:: Задачи ::
1/ Повторите дословно кусок из отрывка о «Повести о нашествии Едигея» от «Но если представления» до «тем рассматриваемого произведения.» включительно.
2/ Продолжите отрывок о «Повести о нашествии Едигея», начиная сразу после его последнего предложения.

══ Отрывок текста ══

Так, если в «Повести временных лет» Киев выступал в роли «матери городов русских», то в «Повести о нашествии Едигея» оказывался в положении «мати градом» [42а, 181] «многосильный Владимир». Именно этот город в условиях разделения русской земли стал общерусской столицей («стол земля русскыя» [42а, 181]), а великий князь Владимирский именовался «великим князем всея Руси» [42а, 181].
Но если представления автора «Повести» о политическом положении русской земли в начале XV в., о ее тогдашней структуре приходится воссоздавать по отдельным, как бы случайно оброненным выражениям и фразам нашего памятника, то тема ордынской политики в Восточной Европе разработана здесь весьма подробно; можно даже говорить о том, что данная тема была одной из основных и определяющих тем рассматриваемого произведения.

═══
══ Данные ══

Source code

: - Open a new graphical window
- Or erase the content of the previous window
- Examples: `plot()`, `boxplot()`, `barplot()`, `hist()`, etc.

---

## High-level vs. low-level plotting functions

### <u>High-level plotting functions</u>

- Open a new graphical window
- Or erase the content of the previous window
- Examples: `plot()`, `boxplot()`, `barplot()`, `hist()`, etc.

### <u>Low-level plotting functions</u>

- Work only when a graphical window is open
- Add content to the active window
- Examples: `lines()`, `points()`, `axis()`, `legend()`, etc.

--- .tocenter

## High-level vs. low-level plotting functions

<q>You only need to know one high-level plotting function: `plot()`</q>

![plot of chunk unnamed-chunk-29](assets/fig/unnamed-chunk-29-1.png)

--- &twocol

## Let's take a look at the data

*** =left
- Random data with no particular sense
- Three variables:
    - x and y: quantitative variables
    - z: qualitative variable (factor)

═══

:: Результаты ::
1/
Но если представления автора «Повести» о политическом положении русской земли в начале XV в., о ее тогдашней структуре приходится воссоздавать по отдельным, как бы случайно оброненным выражениям и фразам нашего памятника, то тема ордынской политики в Восточной Европе разработана здесь весьма подробно; можно даже говорить о том, что данная тема была одной из основных и определяющих тем рассматриваемого произведения.

2/
Прежде всего следует отметить, что «Повесть» делает очевидными весьма широкие, можно сказать «общерусские» масштабы ордынской стратегии в Восточной Европе, стратегии, молчаливо исходящей из факта существования целостной «русской земли» в прошлом и ставящей своей целью не допустить восстановления ее единства в настоящем и будущем.
Кроме того следует зафиксировать и то обстоятельство, что «Повесть» дает довольно вдумчивый [416, 723] и вместе с тем весьма глубокий для своего времени анализ изощренных приемов ордынской тактики, призванных содействовать осуществлению стратегических планов Орды в Восточной Европе; так, «Повесть» раскрывает приемы сознательного сталкивания Владимирского княжения с великим княжеством Литовским, показывает методы провоцирования конфликтов между ними, как путем одновременного поощрения их параллельных устремлений стать консолидирующим ядром всей «русской земли», так и путем подогревания их широких политических претензий на гегемонию в Восточ-. ной Европе.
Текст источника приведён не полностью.